IKP, begitu sapaan akrabnya, mengawali karier profesionalnya di Persija Jakarta pada 1992 silam. Bakat dan potensi besarnya tercium oleh klub kaya raya milik keluarga Cendana, Arseto Solo, dan memboyongnya pada 1994.

Ia pun menjadi kiper utama Arseto sampai klub tersebut bubar pada 1998. Ia banyak belajar dari barisan penjaga gawang hebat yang dimiliki Arseto saat itu, seperti Eddy Harto atau Benny van Breukelen.

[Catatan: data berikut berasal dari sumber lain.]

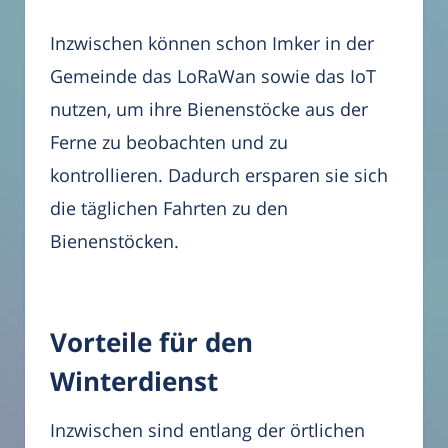
Inzwischen können schon Imker in der
Gemeinde das LoRaWan sowie das IoT
nutzen, um ihre Bienenstöcke aus der
Ferne zu beobachten und zu
kontrollieren. Dadurch ersparen sie sich
die täglichen Fahrten zu den
Bienenstöcken.
Vorteile für den
Winterdienst
Inzwischen sind entlang der örtlichen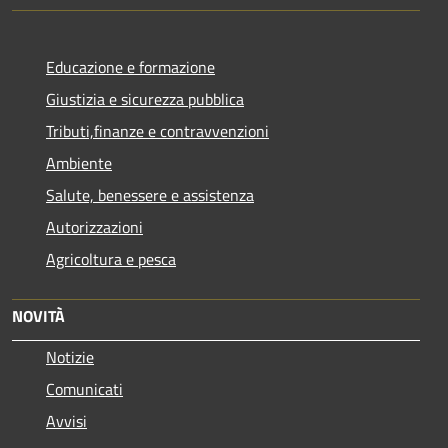
Educazione e formazione
Giustizia e sicurezza pubblica
Tributi,finanze e contravvenzioni
Ambiente
Salute, benessere e assistenza
Autorizzazioni
Agricoltura e pesca
NOVITÀ
Notizie
Comunicati
Avvisi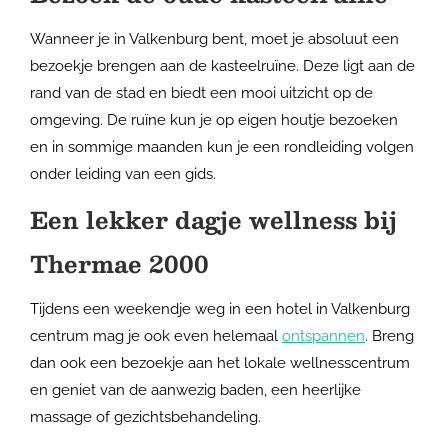
Wanneer je in Valkenburg bent, moet je absoluut een
bezoekje brengen aan de kasteelruïne. Deze ligt aan de
rand van de stad en biedt een mooi uitzicht op de
omgeving. De ruïne kun je op eigen houtje bezoeken
en in sommige maanden kun je een rondleiding volgen
onder leiding van een gids.
Een lekker dagje wellness bij
Thermae 2000
Tijdens een weekendje weg in een hotel in Valkenburg
centrum mag je ook even helemaal
ontspannen
. Breng
dan ook een bezoekje aan het lokale wellnesscentrum
en geniet van de aanwezig baden, een heerlijke
massage of gezichtsbehandeling.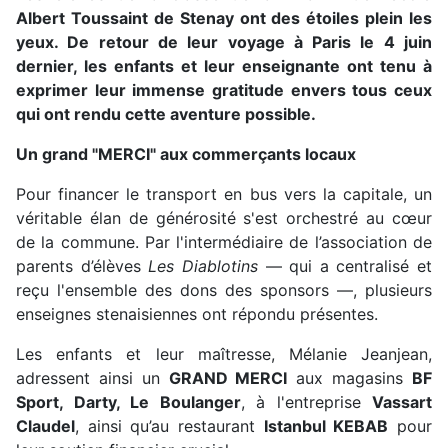
Albert Toussaint de Stenay ont des étoiles plein les
yeux. De retour de leur voyage à Paris le 4 juin
dernier, les enfants et leur enseignante ont tenu à
exprimer leur immense gratitude envers tous ceux
qui ont rendu cette aventure possible.
Un grand "MERCI" aux commerçants locaux
Pour financer le transport en bus vers la capitale, un
véritable élan de générosité s'est orchestré au cœur
de la commune. Par l'intermédiaire de l’association de
parents d’élèves
Les Diablotins
— qui a centralisé et
reçu l'ensemble des dons des sponsors —, plusieurs
enseignes stenaisiennes ont répondu présentes.
Les enfants et leur maîtresse, Mélanie Jeanjean,
adressent ainsi un
GRAND MERCI
aux magasins
BF
Sport, Darty, Le Boulanger
, à l'entreprise
Vassart
Claudel
, ainsi qu’au restaurant
Istanbul KEBAB
pour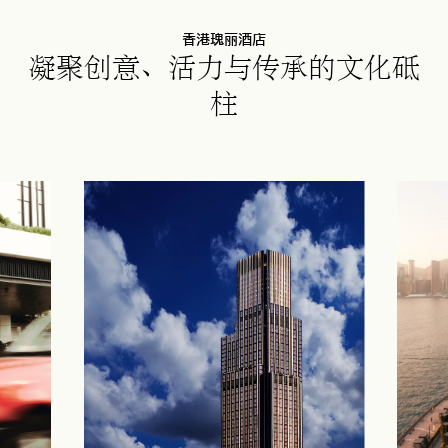
香港瑰丽酒店
凝聚创意、活力与传承的文化砥
柱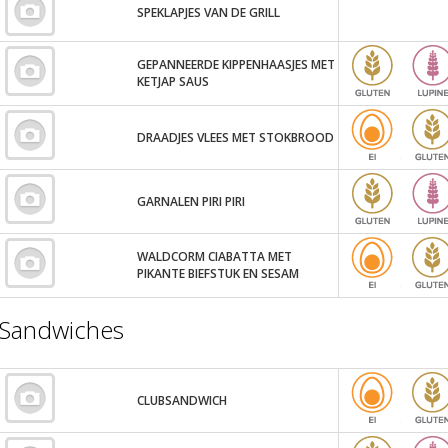
SPEKLAPJES VAN DE GRILL
GEPANNEERDE KIPPENHAASJES MET
KETJAP SAUS
DRAADJES VLEES MET STOKBROOD
GARNALEN PIRI PIRI
WALDCORM CIABATTA MET
PIKANTE BIEFSTUK EN SESAM
Sandwiches
CLUBSANDWICH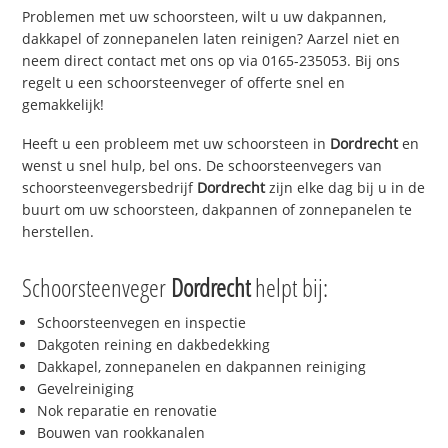
Problemen met uw schoorsteen, wilt u uw dakpannen,
dakkapel of zonnepanelen laten reinigen? Aarzel niet en
neem direct contact met ons op via 0165-235053. Bij ons
regelt u een schoorsteenveger of offerte snel en
gemakkelijk!
Heeft u een probleem met uw schoorsteen in
Dordrecht
en
wenst u snel hulp, bel ons. De schoorsteenvegers van
schoorsteenvegersbedrijf
Dordrecht
zijn elke dag bij u in de
buurt om uw schoorsteen, dakpannen of zonnepanelen te
herstellen.
Schoorsteenveger
Dordrecht
helpt bij:
Schoorsteenvegen en inspectie
Dakgoten reining en dakbedekking
Dakkapel, zonnepanelen en dakpannen reiniging
Gevelreiniging
Nok reparatie en renovatie
Bouwen van rookkanalen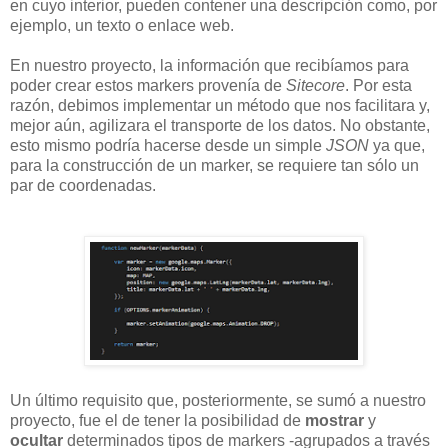
en cuyo interior, pueden contener una descripción como, por
ejemplo, un texto o enlace web.
En nuestro proyecto, la información que recibíamos para
poder crear estos markers provenía de
Sitecore
. Por esta
razón, debimos implementar un método que nos facilitara y,
mejor aún, agilizara el transporte de los datos. No obstante,
esto mismo podría hacerse desde un simple
JSON
ya que,
para la construcción de un marker, se requiere tan sólo un
par de coordenadas.
Un último requisito que, posteriormente, se sumó a nuestro
proyecto, fue el de tener la posibilidad de
mostrar
y
ocultar
determinados tipos de markers -agrupados a través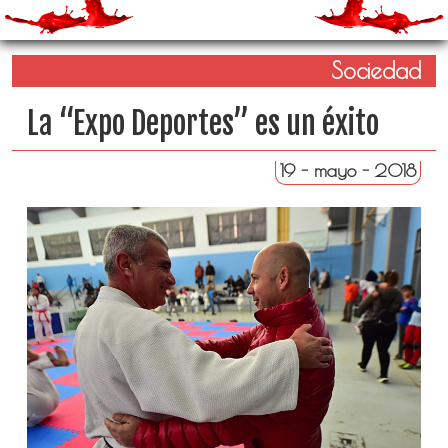
Sociedad
La “Expo Deportes” es un éxito
19 - mayo - 2018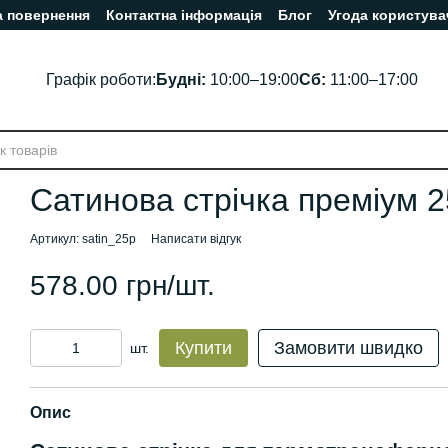
а повернення
Контактна інформація
Блог
Угода користува
Графік роботи:
Будні:
10:00–19:00
Сб:
11:00–17:00
Сатинова стрічка преміум 2
Артикул: satin_25p
Написати відгук
578.00 грн/шт.
Купити
Замовити швидко
шт.
Опис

Potensi dan kemampuannya terus terasah hingga posisinya di Arseto sulit tergantikan. Hanya saja Arseto harus bubar pada 1998, yang lantas membuatnya bersama sejumlah rekan setim di Arseto, eksodus ke PSIS Semarang pada 1999, seperti Agung Setyabudi, Bonggo Pribadi, dan Ali Sunan.

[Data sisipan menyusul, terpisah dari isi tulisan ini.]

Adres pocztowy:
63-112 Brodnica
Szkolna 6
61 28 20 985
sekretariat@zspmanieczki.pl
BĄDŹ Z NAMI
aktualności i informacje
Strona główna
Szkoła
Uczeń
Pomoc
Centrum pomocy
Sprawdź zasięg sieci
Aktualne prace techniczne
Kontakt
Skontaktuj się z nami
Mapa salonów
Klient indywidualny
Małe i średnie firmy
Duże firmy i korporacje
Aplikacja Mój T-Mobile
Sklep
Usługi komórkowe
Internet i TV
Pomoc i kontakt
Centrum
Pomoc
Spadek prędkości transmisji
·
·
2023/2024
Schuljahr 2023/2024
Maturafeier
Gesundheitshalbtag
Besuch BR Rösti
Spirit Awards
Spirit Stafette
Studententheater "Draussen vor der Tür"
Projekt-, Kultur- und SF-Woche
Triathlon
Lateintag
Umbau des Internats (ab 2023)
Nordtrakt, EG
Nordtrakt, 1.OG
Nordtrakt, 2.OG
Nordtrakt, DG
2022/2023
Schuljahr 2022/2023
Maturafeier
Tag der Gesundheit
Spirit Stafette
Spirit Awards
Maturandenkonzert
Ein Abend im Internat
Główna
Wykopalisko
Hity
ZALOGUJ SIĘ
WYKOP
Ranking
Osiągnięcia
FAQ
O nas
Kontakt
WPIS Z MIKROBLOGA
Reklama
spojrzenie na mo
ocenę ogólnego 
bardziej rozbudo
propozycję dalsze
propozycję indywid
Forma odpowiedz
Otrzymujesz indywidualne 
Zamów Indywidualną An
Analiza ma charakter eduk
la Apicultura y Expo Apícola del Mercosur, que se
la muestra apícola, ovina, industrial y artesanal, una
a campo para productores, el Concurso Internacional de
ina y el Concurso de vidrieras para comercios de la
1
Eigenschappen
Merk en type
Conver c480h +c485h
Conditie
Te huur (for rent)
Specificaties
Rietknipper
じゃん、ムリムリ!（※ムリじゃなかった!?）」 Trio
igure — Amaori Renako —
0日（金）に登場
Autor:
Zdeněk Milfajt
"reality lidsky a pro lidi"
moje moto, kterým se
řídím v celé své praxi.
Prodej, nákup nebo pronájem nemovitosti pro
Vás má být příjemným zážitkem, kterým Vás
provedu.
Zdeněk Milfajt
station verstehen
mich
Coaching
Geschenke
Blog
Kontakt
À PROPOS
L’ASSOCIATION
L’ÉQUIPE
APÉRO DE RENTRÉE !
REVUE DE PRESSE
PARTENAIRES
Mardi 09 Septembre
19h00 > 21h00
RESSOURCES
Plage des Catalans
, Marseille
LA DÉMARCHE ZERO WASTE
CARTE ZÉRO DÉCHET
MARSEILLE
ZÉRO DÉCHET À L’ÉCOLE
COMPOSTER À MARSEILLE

Kepindahannya ke PSIS membuat kariernya semakin melejit. Gelar juara Liga Indonesia dipersembahkannya dengan menumbangkan Persebaya di partai final.

5 dari 5 halaman

Indriyanto Nugroho

Satu di antara pemain lawas Indonesia yang penuh dengan potensi. Ia lahir dan besar di Sukoharjo. Kultur sepak bola Kota Solo pun akrab dengannya, hingga membuat dirinya ikut Diklat Arseto.

Bakatnya makin terasah setelah Indriyanto Nugroho mengenyam pengalaman dalam program PSSI Primavera pada 1995-1996. Ia menjadi pusat perhatian dengan pemberitaan transfer hanya dengan nilai Rp100, saat direkrut Pelita Jaya dari Arseto Solo pada 1996-1997.

Saat itu, dua klub Galatama tersebut berebut untuk memakai jasanya sepulang dari Italia dalam program Primavera. Terjadi perseteruan antara Arseto dan Pelita Jaya.

Arseto akhirnya mau melepas pemain yang karib disapa Nunung dengan nilai transfer yang tak masuk akal, yakni Rp100. Ini merupakan rekor transfer termurah dalam sejarah sepak bola modern sampai saat ini.

Kabar tersebut pun membuat dirinya dicap sebagai 'mister (Mr) cepek', karena direkrut dengan nilai 100 rupiah pada masa itu. Terlepas dari hal tersebut, Nunung pernah dipoles Arseto, yang kemudian membuatnya sukses di persepakbolaan nasional.